What would you like readers to take away from your book besides a fascinating and heartfelt read, I asked May?

“I hope readers learn that all dogs are different, and all have deep emotions that need tending,” she said. “I did not know how to read canine body language until Edie forced me to research it, and now I cringe at all that I didn’t understand with my other two dogs. I hope readers sympathize with my mistakes in the story. It took a neurotic dog to teach me that I was neurotic about being perfect, about having control, and that I was the one who needed to change, not Edie.”

For more information about May and her virtual book signings, visit meredithamay.net.

Griffin’s Heart: Working Through Loss

               It’s been ten years since actress Reagan Pasternak’s beloved cat, Griffin, died and since then, though life has been very busy with her career, marrying, and becoming a mother, she has missed the pet she calls a “soul mate.”

               To help with her grieving, Pasternak who starred in Netflix/HULU/HBO’s “Being Erica”, HBO’s “Sharp Objects”, Syfy’s “Wynonna Earp,”  and BET’s “Ms. Pat,” began journaling her feelings, incorporating not only the pain she was feeling but also tools and techniques for processing her grief. It took a decade but now Pasternak’s book, “Griffin’s Heart: Mourning Your Pet With No Apologies” (Creatures Align Press $27.99) is available through Amazon.

               Pasternak, in a phone call from her home in California, describes the book as an interactive memoir, keepsake,  and healing journal that she hopes will provide guidance for others who have lost a pet.

               “I feel that animals get so forgotten after giving us so much love,” she says. “I wanted to honor them.”

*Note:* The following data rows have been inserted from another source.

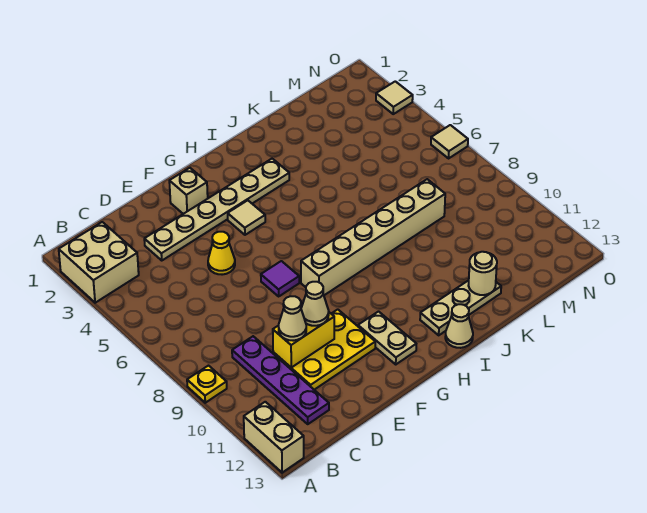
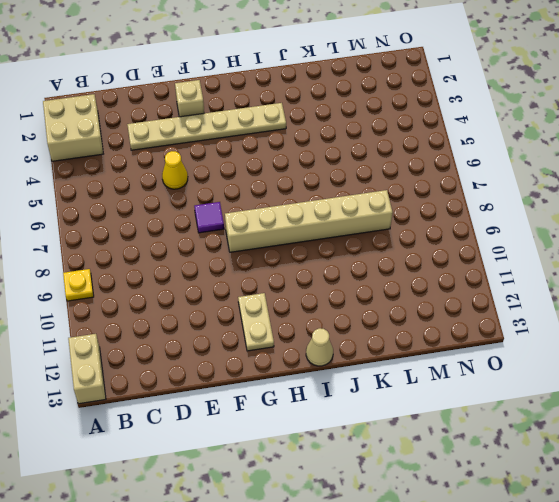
none -> purple plate C9:C12 level 1
none -> yellow plate D10:F11 level 1
none -> tan tile G4 level 1

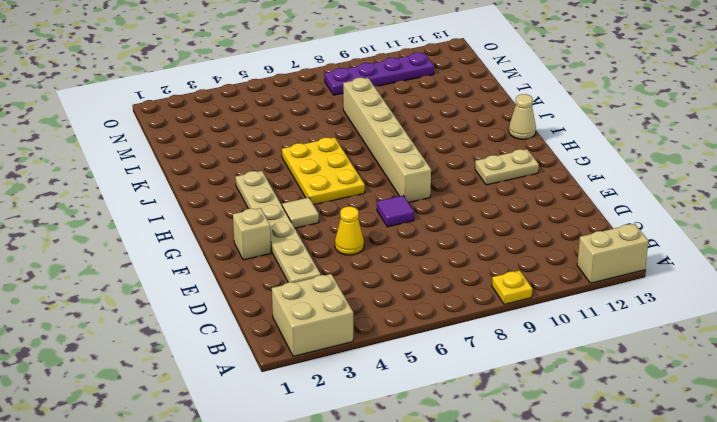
yellow plate H5:J6 level 1 -> yellow plate D10:F11 level 1
purple plate N8:N11 level 1 -> purple plate C9:C12 level 1
none -> tan plate I12:K12 level 1
none -> tan tile O3 level 1
none -> tan tile O6 level 1

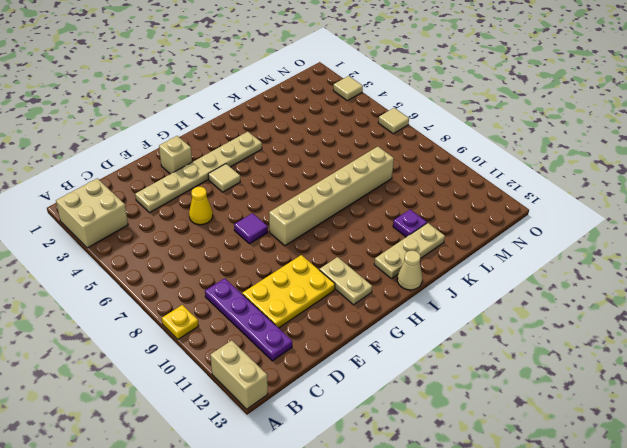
purple plate K11 level 1 -> none
none -> yellow brick D10:E10 level 2
none -> tan round brick K12 level 2
none -> tan cone D10 level 3

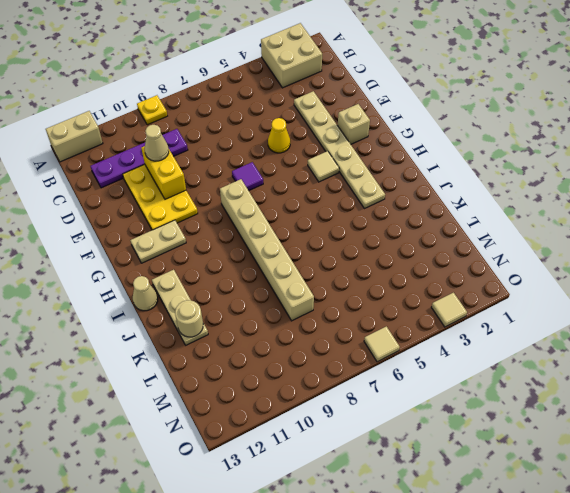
none -> tan cone E10 level 3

               Pasternak doesn’t consider herself a writer but says she felt compelled to write about all that she has learned while going through her own stages of grief. That includes reading about the brain and how it processes emotions and information, exploring different ways to heal such as music therapy, and taking up meditation to help with anxiety. Doing so helped with the loss of her other pets as well including another dog who just recently passed away.

               “Everything began accumulating in my psyche, and one morning my husband said that I needed to finish the book,” she says. “I had started it, put it aside, had a baby, was acting—so I was busy. Every morning when I started writing the book, I’d ask myself to whom am I writing. I wanted readers to have something, so they knew they weren’t alone and to know they could get through. Then it just all came together in a cosmic way. I met an editor who thought it was a great idea and we started working together.”

               The book contains exercises, chances to journal, and is a repository for readers to enter their own memories, melding their losses into what Pasternak sees as a keepsake.

               Since the book was published, Pasternak has been receiving notes from readers who share their own stories of losing a pet.

               “My husband and I read them and cry,” she says. “It’s so touching that these strangers are reaching out. I keep getting photos from people showing how they have placed the book next to the urn containing their pet’s ashes.”

This outreach has inspired Pasternak to stay focused on the book and the stories people share.   “I just believe I’m helping change the culture of grief,” she says.